Françoise Arvault
Écrire un « livre-repentir » sur un défunt
À l’issue d’une conférence sur le récit de soi, une vielle dame, Madame Chevalier, vient timidement me demander s’il est possible de rédiger un livre sur une personne décédée. J’imagine qu’elle souhaite écrire sur son mari mais non, elle veut parler de son père car, me dit-elle, elle a pris conscience qu’elle l’a « raté » et voudrait réparer ses erreurs d’appréciation.
De un à trois narrateurs
Le premier entretien se déroule en présence de l’un des fils de Madame Chevalier. Très vite, les échanges révèlent que la mère et son fils n’ont pas la même perception de l’homme, que le père et le grand-père n’ont pas du tout laissé les mêmes souvenirs.
Me vient alors l’idée d’un récit à deux voix dans lequel chacun pourrait dresser un portrait du défunt. Mais le second fils ne tarde pas à manifester son souhait de participer à ce projet autour d’un grand-père qu’il a beaucoup aimé. Pour que chacun se sente libre d’évoquer ses souvenirs et ses émotions, je recueille les trois témoignages séparément.
Madame Chevalier raconte son adolescence perturbée par les longues absences de son père et la nécessité de garder secrètes ses activités pour la Résistance. Ses fils évoquent leur admiration pour ce grand-père érudit, les jeudis au musée du Louvre, les cours de natation pendant les vacances, etc. Au fil de leurs récits, tous les trois expriment leur admiration pour les talents artistiques de l’instituteur qui voulait être architecte avant que la guerre ne mette un terme à ses rêves de jeunesse.
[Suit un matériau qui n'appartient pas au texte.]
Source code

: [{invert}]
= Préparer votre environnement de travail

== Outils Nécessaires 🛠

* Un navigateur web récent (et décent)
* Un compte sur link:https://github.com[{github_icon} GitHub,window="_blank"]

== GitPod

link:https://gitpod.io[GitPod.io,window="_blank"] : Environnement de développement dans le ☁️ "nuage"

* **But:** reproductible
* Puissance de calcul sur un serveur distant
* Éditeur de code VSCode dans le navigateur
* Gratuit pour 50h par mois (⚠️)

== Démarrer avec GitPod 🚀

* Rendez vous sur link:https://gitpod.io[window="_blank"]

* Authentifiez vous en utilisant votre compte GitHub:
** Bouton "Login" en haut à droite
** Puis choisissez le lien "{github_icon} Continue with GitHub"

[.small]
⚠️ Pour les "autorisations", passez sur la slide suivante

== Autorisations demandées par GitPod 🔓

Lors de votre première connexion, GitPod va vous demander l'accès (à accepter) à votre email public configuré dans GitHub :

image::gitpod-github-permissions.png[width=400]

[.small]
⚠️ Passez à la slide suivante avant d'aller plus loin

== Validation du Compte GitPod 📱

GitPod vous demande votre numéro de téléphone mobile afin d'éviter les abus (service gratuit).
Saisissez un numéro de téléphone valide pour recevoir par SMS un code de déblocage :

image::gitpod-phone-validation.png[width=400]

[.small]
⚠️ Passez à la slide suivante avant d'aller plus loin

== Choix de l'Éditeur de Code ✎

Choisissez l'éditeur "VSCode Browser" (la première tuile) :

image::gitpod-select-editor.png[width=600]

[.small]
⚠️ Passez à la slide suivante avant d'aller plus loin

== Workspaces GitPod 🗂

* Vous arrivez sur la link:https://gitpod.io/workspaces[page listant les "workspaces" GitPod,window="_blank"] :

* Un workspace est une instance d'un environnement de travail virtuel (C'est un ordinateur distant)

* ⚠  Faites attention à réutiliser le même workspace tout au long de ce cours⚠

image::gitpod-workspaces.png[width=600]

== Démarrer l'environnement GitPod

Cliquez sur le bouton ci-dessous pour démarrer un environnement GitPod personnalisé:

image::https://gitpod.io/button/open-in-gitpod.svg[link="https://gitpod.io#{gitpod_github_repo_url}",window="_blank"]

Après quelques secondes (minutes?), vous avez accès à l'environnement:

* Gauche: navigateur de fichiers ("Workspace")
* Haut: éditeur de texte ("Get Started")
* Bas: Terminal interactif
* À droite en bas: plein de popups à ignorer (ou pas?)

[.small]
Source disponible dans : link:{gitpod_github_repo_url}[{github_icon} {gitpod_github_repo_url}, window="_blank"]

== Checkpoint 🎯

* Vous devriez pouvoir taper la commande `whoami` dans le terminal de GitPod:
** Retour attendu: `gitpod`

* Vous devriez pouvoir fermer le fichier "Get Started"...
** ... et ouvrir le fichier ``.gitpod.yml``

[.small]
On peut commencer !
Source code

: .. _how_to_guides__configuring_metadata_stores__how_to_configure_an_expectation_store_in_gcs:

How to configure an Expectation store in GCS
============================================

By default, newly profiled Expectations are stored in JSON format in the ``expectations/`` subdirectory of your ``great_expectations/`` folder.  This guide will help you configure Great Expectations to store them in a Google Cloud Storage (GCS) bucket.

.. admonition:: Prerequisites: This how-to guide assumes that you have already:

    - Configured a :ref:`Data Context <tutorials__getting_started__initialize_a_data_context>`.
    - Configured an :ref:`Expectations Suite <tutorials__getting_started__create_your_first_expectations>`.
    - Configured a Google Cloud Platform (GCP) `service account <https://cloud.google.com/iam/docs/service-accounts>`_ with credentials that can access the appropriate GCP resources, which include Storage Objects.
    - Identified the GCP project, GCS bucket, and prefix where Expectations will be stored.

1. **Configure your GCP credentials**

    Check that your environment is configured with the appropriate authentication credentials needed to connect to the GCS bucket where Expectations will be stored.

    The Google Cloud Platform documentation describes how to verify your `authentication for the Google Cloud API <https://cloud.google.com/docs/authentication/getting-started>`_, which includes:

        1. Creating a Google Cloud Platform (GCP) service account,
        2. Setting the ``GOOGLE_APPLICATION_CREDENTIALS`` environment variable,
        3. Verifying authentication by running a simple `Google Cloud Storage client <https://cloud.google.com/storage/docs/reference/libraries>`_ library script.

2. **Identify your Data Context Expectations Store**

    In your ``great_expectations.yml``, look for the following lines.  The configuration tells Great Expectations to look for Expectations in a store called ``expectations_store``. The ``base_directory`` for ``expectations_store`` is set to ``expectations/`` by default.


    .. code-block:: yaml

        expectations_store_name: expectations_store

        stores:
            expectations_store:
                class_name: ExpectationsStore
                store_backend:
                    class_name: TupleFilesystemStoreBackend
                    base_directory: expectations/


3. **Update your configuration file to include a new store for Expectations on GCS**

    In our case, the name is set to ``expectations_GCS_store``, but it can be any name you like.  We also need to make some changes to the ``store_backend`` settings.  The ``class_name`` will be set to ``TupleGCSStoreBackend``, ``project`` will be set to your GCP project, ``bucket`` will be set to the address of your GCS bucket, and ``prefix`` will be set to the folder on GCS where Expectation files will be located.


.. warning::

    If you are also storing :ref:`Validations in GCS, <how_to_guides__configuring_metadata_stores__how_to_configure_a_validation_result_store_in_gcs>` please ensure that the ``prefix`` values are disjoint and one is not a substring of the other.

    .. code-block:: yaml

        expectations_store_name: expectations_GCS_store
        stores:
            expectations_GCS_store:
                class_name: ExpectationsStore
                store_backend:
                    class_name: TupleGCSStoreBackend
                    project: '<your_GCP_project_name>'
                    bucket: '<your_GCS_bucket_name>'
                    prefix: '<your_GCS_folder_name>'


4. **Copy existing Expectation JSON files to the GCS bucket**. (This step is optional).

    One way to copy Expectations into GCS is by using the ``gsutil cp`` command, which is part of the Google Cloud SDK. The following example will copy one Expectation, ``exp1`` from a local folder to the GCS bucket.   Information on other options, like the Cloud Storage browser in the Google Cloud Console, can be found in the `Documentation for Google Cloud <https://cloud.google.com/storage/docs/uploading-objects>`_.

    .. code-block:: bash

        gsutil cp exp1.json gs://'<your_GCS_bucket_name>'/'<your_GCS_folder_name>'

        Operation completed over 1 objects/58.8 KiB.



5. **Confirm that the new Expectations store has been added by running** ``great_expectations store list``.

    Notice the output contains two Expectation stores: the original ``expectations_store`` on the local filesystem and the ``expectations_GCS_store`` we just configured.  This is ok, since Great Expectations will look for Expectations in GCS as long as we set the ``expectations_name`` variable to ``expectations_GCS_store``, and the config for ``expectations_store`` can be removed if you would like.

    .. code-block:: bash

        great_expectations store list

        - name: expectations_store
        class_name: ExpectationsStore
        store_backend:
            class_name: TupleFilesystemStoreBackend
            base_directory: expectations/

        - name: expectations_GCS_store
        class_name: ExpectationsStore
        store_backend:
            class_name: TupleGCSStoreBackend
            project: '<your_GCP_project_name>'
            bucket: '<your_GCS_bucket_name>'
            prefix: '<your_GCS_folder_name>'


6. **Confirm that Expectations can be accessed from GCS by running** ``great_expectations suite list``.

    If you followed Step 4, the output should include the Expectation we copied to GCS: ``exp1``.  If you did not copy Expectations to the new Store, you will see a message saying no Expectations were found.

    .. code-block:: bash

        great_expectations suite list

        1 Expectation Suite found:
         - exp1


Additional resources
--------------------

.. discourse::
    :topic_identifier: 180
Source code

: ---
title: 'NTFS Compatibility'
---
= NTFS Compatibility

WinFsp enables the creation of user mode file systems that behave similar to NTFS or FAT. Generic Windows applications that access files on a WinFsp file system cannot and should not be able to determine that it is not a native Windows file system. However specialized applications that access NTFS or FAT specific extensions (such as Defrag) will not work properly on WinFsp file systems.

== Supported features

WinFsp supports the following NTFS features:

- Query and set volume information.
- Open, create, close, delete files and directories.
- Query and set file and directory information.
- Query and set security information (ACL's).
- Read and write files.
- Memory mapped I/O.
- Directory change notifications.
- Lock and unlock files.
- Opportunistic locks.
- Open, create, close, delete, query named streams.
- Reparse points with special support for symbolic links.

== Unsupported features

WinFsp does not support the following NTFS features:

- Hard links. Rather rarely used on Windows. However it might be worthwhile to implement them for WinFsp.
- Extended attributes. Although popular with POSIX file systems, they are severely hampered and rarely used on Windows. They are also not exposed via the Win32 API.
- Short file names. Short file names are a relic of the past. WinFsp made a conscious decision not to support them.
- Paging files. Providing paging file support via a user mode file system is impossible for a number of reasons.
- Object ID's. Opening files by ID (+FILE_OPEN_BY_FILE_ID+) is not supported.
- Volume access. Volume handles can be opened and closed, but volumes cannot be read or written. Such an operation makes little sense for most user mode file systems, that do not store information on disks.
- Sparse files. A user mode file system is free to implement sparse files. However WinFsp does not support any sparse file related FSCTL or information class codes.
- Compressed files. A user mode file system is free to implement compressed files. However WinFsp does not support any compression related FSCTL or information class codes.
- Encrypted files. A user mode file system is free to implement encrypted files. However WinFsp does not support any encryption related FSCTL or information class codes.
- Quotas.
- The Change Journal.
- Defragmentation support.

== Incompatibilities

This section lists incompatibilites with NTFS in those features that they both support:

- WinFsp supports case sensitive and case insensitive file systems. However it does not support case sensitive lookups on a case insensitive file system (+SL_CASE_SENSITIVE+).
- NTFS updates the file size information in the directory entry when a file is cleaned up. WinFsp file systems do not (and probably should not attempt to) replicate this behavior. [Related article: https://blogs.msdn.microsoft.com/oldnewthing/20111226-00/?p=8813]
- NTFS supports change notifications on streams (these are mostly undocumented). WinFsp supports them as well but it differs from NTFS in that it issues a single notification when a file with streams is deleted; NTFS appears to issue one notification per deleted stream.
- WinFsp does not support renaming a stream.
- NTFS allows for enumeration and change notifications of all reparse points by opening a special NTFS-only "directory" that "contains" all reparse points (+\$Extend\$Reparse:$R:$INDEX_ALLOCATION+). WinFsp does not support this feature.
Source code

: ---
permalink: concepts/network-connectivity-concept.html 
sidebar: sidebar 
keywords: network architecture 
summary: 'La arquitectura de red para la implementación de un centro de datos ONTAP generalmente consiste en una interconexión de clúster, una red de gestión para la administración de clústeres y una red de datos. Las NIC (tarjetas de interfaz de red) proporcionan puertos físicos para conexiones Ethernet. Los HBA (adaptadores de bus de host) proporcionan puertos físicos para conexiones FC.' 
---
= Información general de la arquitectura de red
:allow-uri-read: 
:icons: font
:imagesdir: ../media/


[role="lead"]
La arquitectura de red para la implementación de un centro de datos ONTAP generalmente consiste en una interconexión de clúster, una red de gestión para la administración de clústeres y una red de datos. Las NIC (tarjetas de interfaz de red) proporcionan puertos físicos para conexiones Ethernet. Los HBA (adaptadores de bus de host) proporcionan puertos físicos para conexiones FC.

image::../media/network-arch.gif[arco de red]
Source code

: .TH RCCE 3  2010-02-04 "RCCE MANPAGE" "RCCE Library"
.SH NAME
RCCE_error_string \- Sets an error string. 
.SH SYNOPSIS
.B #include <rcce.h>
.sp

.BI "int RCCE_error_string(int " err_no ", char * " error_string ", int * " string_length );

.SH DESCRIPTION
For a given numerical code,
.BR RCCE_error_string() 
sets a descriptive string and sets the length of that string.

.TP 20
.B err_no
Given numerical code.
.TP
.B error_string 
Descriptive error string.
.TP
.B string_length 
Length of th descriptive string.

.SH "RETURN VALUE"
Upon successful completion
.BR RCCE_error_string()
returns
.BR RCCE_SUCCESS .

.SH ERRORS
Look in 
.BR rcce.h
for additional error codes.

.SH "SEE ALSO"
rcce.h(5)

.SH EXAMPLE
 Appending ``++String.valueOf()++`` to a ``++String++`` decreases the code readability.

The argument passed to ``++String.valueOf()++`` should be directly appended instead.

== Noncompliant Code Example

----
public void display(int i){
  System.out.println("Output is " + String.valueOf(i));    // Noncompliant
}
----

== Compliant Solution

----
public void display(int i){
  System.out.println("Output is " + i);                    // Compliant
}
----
De l’hommage à la sérénité
Une fois les trois textes écrits, aucun narrateur ne souhaite lire le témoignage des deux autres avant la parution du livre. Quand Madame Chevalier a enfin l’ouvrage entre les mains, elle découvre avec une grande émotion les portraits de son père dressés par ses fils. Elle nous dit qu’elle se sent apaisée par ce magnifique hommage qui lui est ainsi rendu, hommage au jeune homme qui a devancé l’appel en 1914, à l’instituteur pacifiste, au Résistant de 1940, au grand-père attentionné, au peintre meurtri par la disparition de la quasi-totalité de ses tableaux dans le bombardement de Boulogne de 1942…
Légende de l’illustration : une des 17 illustrations réalisées par Paul-Maurice Chevalier (1898-1984) pour Les Suppliciés, un témoignage sur la Grande Guerre écrit en 1927 par René Naegelen (1894-1976), qui fut son « Camarade de combat ».